Let me first tell you that 2 populations exist, first, a group who discovers Object Storage and wish to learn and understand more, and second, a group of people who are already familiar with the technology and wish to get the details and differences with other products.
To the 1st group, the answer is almost the same from all players, object storage is a technology that helps to build and run large data storage environments, facilitate scalability of the platform with no real limits, expose with object APIs and usually operate on commodity Linux servers at a reasonable cost. Many flavors exist just to say that some vendors offer the solution as just software or installed and sold as appliance.
For the 2nd group, it’s a bit different as they understand the basic definition and for some of them already experienced some products. Questions are then really precise. Among them the main point is around scalability, SLA consistency and some potential impact on the service delivered by the platform. We understand that these points can create some issues for classic object storage solutions that are based on a DHT / Consistent-Hashing based scheme for data placement. For OpenIO, this is pretty simple as the design chosen almost 10 years ago has integrated and anticipated this potential future issue.
So what is the problem ? In fact, with these traditional object storage, every time a change occurs in the topologies, the system reacts and triggers a rebalance mechanism to reflect the new address scheme and satisfy the protection policy. The result is obvious, there is an impact on the service delivered by the platform. We can easily understand that the platform must provide a transparent and automatic protection but how to reduce or even make this fully transparent for the platform.
Some people will argue that this is a key attribute of an autonomous platform. Two alternatives for such approaches, first, you give a very low priority to the rebalance mechanism, it will last longer and data could be exposed to a new or second failure and again add a new load for recovery. Or second, you give to the rebalance a very high priority to reduce data failure exposure and allow limited amount of time with mixed internal workload: workload to serve data for the service the platform was defined to plus the workload for cluster health.
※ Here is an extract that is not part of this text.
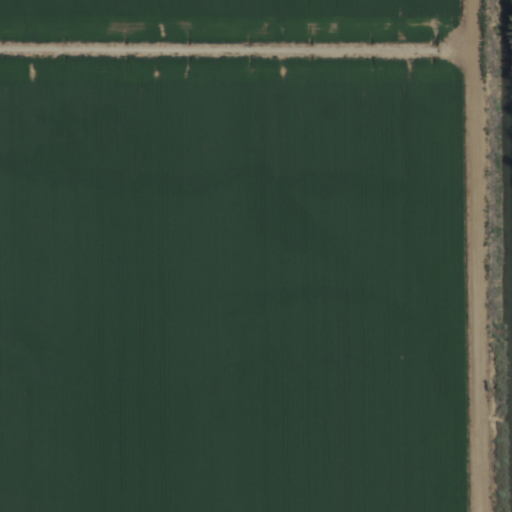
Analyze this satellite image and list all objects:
crop: (255, 255)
OpenIO engineers have made some choices to avoid unnecessary rebalance. When you add servers, these servers will receive new data, they’re integrated to the data placement scheme. With this approach, the service platform can be considered and deployed for demanding environments and satisfy strict SLA requirements. It is perfectly illustrated by large email storage deployments made in France for the 2 main telco operators supporting multi dozens millions of users. Of course, it a rebalance is needed, OpenIO can trigger one. Other products don’t have the choice, OpenIO has these 2 methods ready, proven and deployed at large scale.
So when you select an object storage, please ask this question: “How does the cluster react when servers are added ?” Very simple request and you’ll get where the product is.